Отрывок текста:
------------------------------------------------

Но излишнее усердие здесь тоже неуместно (126), любая помощь имеет свое целью обретение человеком самостоятельности, в любой помощи должно быть уважение свободы другого человека и надежда на его внутреннюю силу. Ведь, кроме того, что болезнь сама по себе может быть не по силам не только тебе, но и более сильным людям (127), исцеление во многом зависит от желания самого человека исцелиться. Нет одной единственной причины болезни. Есть переплетение разных внешних и внутренних причин. Человек заболел и для других тоже, и те другие «свой вклад» в его выздоровление внесли, и уже не их вина, что он не хочет выздоравливать. «Ты сделай свое, и будешь прав пред Богом» (128).
Напомним ещё раз эпизод предпоследней встречи Христа и Иуды Искариота: не нужно брать на себя лишнее. Какую бы ты помощь оказал или не оказал, принятие решения всё равно остаётся за самим человеком. Тем более не кори себя чрезмерно, когда ты на самом деле старался и переживал, не жалел ни денег, ни сил, ни себя самого. Пусть больно и обидно, но теперь уже действительно пусть: пусть тот человек считает, что ему вовремя не помогли и вовремя не остановили. «И не говори, что не знал».
г. Нелицеприятие
Ещё одна внешняя причина болезни – показать, что Бог «не взирает на лице». На примере Давида мы видим, что «наказание» может быть наложено и не отменено, несмотря на глубокое раскаяние, для того, чтобы окружающие не судили превратно о системе воздаяния. Как сказал Христос, некоторые вещи совершаются «по жестокосердию» людей. Бог понимает нравственную ограниченность современного общества, и попускает совершаться несчастьям, дабы предотвратить большие. Дитя Давида умерло – его «есть Царство Божие», – Давид раскаялся ещё до его смерти, так что его смерть даже принесла ему облегчение от прекращения мук (как разрешение «проблемы»), но оставить ребёнку жизнь было нельзя, так как слишком многие люди знали о преступлении Давида и ждали, чем накажет его Бог. В данном случае разочарование многих было бы большим злом, чем смерть одного ребёнка. Научить всему сразу нельзя.

------------------------------------------------

Исходные данные:
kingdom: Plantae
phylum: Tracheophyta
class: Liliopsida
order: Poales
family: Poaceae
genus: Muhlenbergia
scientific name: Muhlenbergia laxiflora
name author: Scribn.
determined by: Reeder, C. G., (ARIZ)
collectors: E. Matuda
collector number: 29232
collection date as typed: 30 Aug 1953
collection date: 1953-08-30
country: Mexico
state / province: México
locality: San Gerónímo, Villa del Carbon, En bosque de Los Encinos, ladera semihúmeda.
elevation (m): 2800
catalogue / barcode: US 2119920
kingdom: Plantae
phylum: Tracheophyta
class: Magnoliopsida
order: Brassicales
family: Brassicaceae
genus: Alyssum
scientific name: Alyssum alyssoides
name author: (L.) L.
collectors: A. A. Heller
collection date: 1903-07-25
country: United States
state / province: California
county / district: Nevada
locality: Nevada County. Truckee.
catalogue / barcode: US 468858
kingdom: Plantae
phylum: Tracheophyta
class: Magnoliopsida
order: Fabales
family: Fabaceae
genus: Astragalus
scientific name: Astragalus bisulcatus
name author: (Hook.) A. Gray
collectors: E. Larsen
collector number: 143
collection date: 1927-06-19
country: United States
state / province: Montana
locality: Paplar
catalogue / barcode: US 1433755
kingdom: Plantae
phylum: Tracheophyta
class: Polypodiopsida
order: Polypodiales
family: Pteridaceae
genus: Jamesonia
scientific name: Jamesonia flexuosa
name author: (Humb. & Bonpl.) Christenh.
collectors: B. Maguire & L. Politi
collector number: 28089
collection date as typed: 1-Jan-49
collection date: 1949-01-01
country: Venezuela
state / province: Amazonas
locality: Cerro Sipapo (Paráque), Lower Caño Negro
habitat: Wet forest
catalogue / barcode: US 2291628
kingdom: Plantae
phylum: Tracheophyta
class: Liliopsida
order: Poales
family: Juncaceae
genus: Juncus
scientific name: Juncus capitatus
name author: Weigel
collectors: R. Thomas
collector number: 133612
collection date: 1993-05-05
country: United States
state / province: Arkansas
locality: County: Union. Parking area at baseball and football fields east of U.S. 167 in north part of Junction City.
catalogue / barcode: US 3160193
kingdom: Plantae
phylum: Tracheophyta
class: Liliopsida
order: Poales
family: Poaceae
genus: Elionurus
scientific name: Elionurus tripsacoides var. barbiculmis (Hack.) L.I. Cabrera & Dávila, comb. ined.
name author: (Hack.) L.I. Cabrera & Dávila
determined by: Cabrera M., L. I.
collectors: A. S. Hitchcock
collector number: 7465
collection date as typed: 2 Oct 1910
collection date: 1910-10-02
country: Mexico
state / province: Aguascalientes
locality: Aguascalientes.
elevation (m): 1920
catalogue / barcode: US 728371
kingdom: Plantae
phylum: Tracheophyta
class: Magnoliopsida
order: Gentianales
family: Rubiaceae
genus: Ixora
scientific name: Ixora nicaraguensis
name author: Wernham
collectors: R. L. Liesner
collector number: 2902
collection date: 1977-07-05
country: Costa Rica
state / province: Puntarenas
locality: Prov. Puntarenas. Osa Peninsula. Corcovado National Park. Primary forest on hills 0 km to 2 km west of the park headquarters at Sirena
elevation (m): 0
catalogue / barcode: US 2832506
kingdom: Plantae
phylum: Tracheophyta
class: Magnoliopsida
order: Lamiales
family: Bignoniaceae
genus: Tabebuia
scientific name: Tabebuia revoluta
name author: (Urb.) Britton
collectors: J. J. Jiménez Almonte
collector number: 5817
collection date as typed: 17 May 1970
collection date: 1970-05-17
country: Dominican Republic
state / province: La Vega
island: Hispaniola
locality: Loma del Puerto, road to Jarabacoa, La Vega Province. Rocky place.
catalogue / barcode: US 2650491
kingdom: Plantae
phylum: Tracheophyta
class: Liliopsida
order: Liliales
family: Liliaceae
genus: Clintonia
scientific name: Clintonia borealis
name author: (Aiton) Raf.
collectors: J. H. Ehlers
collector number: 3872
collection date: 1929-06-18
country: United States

------------------------------------------------

Что сделать:
Переименуй «Бог» в «Господь» в куске текста о болезни от «г. Нелицеприятие» до «всему сразу нельзя.» и приведи весь этот кусок.

Решение:
г. Нелицеприятие
Ещё одна внешняя причина болезни – показать, что Господь «не взирает на лице». На примере Давида мы видим, что «наказание» может быть наложено и не отменено, несмотря на глубокое раскаяние, для того, чтобы окружающие не судили превратно о системе воздаяния. Как сказал Христос, некоторые вещи совершаются «по жестокосердию» людей. Господь понимает нравственную ограниченность современного общества, и попускает совершаться несчастьям, дабы предотвратить большие. Дитя Давида умерло – его «есть Царство Божие», – Давид раскаялся ещё до его смерти, так что его смерть даже принесла ему облегчение от прекращения мук (как разрешение «проблемы»), но оставить ребёнку жизнь было нельзя, так как слишком многие люди знали о преступлении Давида и ждали, чем накажет его Господь. В данном случае разочарование многих было бы большим злом, чем смерть одного ребёнка. Научить всему сразу нельзя.